BRIEF A
Summarize the forum thread on small dog breeds in two sentences.
BRIEF B
Decide whether each statement agrees with the forum thread on small dog breeds. Answer yes or no for each one, and quote the words from the thread that settle it.
(i) The Lhasa Apso is in the Toy group.
(ii) One member says size is the biggest difference they usually notice among Havanese, Bichons, Maltese, and Cotons.
(iii) Toy poodle fur is described as straighter than Shih Tzu fur.
[EXCERPTED PASSAGE — start]
# what's the diff between Lhasa Apso, Shih-Tzu and Havanese?



## NRB (Sep 19, 2009)

Sorry, but all small furry little poofy dogs look the same to me. And so I am trying to educate myself. What would you say the main differences in temperment and body type is between these 3 breeds? I know that the Havanese and Shih-Tzu are in the Toy group and the Lhasa Apso is in the Non-Sporting group. But other than that they seem similar in looks to me.

I know that the Lhasa Apso was bred to be an alert dog, a guard dog in Tibet. So does that make the breed more edgy? more barky?

Any owners of these dogs want to speak up? Educate me?


----------



## Michiyo-Fir (Jul 25, 2009)

Sorry I have no idea but I just wanted to add I can't tell Bichons from toy poodles. Would be nice if someone could clear this up!

The only thing I think of is Shih Tzus have very flat faces while the other two don't? Not sure.


----------



## lucidity (Nov 10, 2009)

Havanese always have white coats (those I've met, anyway). They look like Maltese and Bichons (they're grouped together in this group called "bichon" group which includes Maltese, Bichons, Havanese, Coton du Tulears, etc.)

Shih Tzus usually don't come in white (I've never seen one), and their fur looks different from Havanese and Poodle fur (it's straighter than poodle fur).

Toy poodles are usually smaller than Bichons too. They're closer in size to Maltese. Their fur = curlier, and they don't have flat faces. Bichons typically have flat faces, like Shih Tzus.. 

I usually tell them apart by coat type.. but it's quite hard to tell apart Havanese, Bichons, Maltese, Cotons, etc.. because they look so alike. The biggest diff. I usually notice is in size.


----------



## Laurelin (Nov 2, 2006)

All I know is I loooove the havanese I met. Friendly, cute little happy dogs.

Don't know much about the other two and I can't tell a lot of the fluffy little dogs apart at all.


----------



## Laurelin (Nov 2, 2006)

lucidity said:


> Havanese always have white coats (those I've met, anyway). They look like Maltese and Bichons (they're grouped together in this group called "bichon" group which includes Maltese, Bichons, Havanese, Coton du Tulears, etc.)


Psst:










Thats a havanese.

My favorite of the bichon types is the lowchen.


----------



## Keechak (Aug 10, 2008)

lucidity said:


> Havanese always have white coats (those I've met, anyway). They look like Maltese and Bichons (they're grouped together in this group called "bichon" group which includes Maltese, Bichons, Havanese, Coton du Tulears, etc.)
> 
> Shih Tzus usually don't come in white (I've never seen one), and their fur looks different from Havanese and Poodle fur (it's straighter than poodle fur).
> 
> ...


I've never met a flat faced Bichon Frise


----------



## lucidity (Nov 10, 2009)

Flatter in comparison to Poodles.

Read this description on wikipedia on Bichons: http://en.wikipedia.org/wiki/Bichon

_They vary in appearance, but all have tails curled over their back, a coat that is hair rather than fur that doesn't readily shed, *short snouts*, drop ears, and large, dark eyes._


----------



## Keechak (Aug 10, 2008)
[EXCERPTED PASSAGE — finish]
[INFORMATION PROVIDED — start]
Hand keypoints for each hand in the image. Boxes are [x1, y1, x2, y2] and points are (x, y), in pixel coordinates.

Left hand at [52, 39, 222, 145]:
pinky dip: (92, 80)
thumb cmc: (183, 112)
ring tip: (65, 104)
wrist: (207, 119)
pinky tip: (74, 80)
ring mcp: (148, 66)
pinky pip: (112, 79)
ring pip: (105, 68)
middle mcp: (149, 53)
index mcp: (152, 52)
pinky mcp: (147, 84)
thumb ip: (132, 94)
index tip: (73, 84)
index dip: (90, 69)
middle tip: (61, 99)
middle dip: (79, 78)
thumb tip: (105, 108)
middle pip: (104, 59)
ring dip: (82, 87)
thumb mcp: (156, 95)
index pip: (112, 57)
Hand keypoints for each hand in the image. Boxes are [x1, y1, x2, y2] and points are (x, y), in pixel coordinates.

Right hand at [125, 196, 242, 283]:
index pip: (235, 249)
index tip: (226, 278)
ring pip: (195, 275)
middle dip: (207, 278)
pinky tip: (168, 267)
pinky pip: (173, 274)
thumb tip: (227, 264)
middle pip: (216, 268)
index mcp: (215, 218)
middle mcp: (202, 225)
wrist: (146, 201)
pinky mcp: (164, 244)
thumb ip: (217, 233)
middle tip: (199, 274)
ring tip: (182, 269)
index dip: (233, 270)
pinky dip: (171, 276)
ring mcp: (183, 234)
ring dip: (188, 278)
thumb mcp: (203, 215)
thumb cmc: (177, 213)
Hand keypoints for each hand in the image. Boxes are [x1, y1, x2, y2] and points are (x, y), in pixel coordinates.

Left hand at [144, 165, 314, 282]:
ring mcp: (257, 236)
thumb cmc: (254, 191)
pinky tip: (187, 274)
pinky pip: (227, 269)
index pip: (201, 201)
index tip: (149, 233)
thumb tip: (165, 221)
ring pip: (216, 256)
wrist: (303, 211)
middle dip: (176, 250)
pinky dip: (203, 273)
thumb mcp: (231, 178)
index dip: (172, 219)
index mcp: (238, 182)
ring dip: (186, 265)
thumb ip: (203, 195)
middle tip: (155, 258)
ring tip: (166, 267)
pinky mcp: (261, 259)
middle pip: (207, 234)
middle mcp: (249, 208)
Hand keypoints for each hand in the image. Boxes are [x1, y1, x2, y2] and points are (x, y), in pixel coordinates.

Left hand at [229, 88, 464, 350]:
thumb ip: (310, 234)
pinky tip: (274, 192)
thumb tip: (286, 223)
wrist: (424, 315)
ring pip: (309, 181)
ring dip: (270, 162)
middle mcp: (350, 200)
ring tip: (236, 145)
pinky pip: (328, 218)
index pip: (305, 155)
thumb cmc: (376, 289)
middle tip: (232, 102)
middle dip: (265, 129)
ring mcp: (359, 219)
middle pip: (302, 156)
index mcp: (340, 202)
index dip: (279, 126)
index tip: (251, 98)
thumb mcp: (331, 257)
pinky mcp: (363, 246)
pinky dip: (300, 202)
[INFORMATION PROVIDED — finish]
FINAL ANSWER A
A poster asks how Lhasa Apsos, Shih-Tzus, and Havanese differ in temperament and body type, noting that the Lhasa Apso was bred to be an alert guard dog in Tibet. Replies discuss telling similar small dogs apart by coat, face shape, and size, and one member disputes the claim that Bichons have flat faces.

FINAL ANSWER B
(i) No: "the Lhasa Apso is in the Non-Sporting group."
(ii) Yes: "The biggest diff. I usually notice is in size."
(iii) No: "it's straighter than poodle fur"